This is a summary of our recent event – Overcoming Barriers to Innovation, where we talked about disruptive thinking.

As communications professionals, we often see innovation as happening elsewhere – ideas and initiatives created by other teams or outsourced to agencies rather than bringing creativity into their everyday workplace. IABC UK members, friends and guests came together in Circus Communications’ gallery on Tuesday to change this and to disrupt our own thinking.


UK chapter president Tessa O’Neill opened the panel debate offering three messages communicators should keep in mind to overcome barriers to innovation:

  • the communications function is primed to innovate because it’s in a privileged situation of having oversight about so many internal and external stakeholders
  • innovation provides an opportunity for communications to take leadership
  • innovation allows communications to be creative

Moderated by Circus Communications’ Louise Barfield, the high-profile panel kicked off the debate.

The IABC’s own punk rocker and communications consultant Ezri Carlebach set the motto for the discussion by highlighting what innovation and punk rock have in common: they want to provoke a reaction – “punk did more to invigorate the UK economy than Margaret Thatcher and her deregulation policies”.

Dik Veenman, founder of The Right Conversation, reminded us that innovation exists in all organisations but that it is too often processed out in a rush to judgment.

Gorkan Ahmetoglu, business and consumer psychologist and Director of Digital Enterprise at Goldsmiths College, approached the topic from a psychology angle and shared his insight into the environment that influences innovation and creativity: “It is a problem for innovation when failed ideas are not rewarded or even punished. Leadership values that encourage creative thinking are needed“.

Cesar Lastra, innovation expert and international speaker, chimed in and emphasised the importance of creating a culture of belief and strategy that allows innovation to happen – “ innovation isn’t a job description, it’s a culture”.

Consequently, three themes emerged as the keys to innovation: People, Environment they are working in, and How we talk to each other within that environment.

Panelists and the audience bounced ideas off each other in an engaging debate discussing where innovation came from.
Great quotes of the day:

  • “100 years ago innovation was called art”
  • “before it was called innovation, it was called muse”

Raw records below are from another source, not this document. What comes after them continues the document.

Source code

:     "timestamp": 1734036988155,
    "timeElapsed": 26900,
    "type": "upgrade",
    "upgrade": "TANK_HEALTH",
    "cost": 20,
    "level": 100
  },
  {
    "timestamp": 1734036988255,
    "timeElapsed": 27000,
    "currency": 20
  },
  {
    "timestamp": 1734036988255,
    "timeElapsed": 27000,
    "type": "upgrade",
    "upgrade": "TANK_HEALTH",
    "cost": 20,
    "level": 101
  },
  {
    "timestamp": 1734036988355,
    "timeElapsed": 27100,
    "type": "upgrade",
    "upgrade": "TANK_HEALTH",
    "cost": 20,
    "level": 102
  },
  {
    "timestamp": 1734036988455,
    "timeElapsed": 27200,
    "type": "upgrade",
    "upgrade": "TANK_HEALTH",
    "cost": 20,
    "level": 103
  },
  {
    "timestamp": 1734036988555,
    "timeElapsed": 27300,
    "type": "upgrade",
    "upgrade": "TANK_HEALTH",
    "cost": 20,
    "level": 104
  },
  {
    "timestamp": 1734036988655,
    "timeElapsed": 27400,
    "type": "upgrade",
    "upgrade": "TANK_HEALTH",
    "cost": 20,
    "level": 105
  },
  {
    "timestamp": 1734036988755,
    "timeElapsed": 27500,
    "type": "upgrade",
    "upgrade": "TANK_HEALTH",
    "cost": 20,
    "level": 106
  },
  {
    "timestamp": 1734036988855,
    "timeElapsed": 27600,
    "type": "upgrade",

The speakers agreed that something is innovative only if it creates something new and adds value, and wondered whether the introduction of KPIs and other measurement killed innovation. Knowing your purpose and what you are good at was also deemed important to identify which kind of innovation will drive your business forward.

Cesar Lastra: “don’t act as if you have to be the next Apple

Time flew by and over a final glass of wine and some snacks everyone agreed that communicators are indeed in a prime position to drive innovation and should continue to work to overcome the barriers to innovation and creativity and place them at the heart of communications.

View pictures from the event on Flickr: https://www.flickr.com/photos/iabcuk/


A big Thank You goes to all speakers and the IABC UK team for organising this inspiring event.

Kristin Heume

Article written by Kristin Heume
LinkedIn: uk.linkedin.com/in/kristinheume/en
Twitter: @kheume



Check our Twitter feed during the event via #innochat @iabcuk



Our panel of speakers:

Cesar Lastra – Innovation expert and international speaker. Cesar Lastra is a London-based independent consultant who has been based in the US, Latin America and Europe in FMCG and agency roles, from where he has developed a unique expertise combining strategy, insights, marketing capability and ideation.

Dik Veenman – Founder of The Right Conversation and expert in dialogue and effective team conversations, including brainstorms. Dik has 20 years experience as a communication consultant, including MD of pioneering internal communication agency Smythe Dorward Lambert in the 1990’s. He is a qualified Executive Coach and has extensive experience of enabling conversations at all levels for a wide range of organisations in many different geographies. Dik has an MBA from London Business School and a degree in Chemical Engineering from Imperial College. In his spare time he mentors troubled teenagers.

Ezri Carlebach – Innovation consultant, writer and lecturer. Watch a story-telling workshop video conducted by Ezri.

Gorkan Ahmetoglu – Business and consumer psychologist and Director of Digital Enterprise at Goldsmiths College. Gorkan’s pioneering research on Entrepreneurship was funded by the Economic and Social Research Council, and he is also active in the areas of leadership, behavioural economics, and consumer psychology. Despite his relatively short academic career, Gorkan has already published numerous research articles in scientific journals, and his first book, Personality 101, will be published later this year. Gorkan is an associate of Harvard’s Entrepreneurial Finance Lab.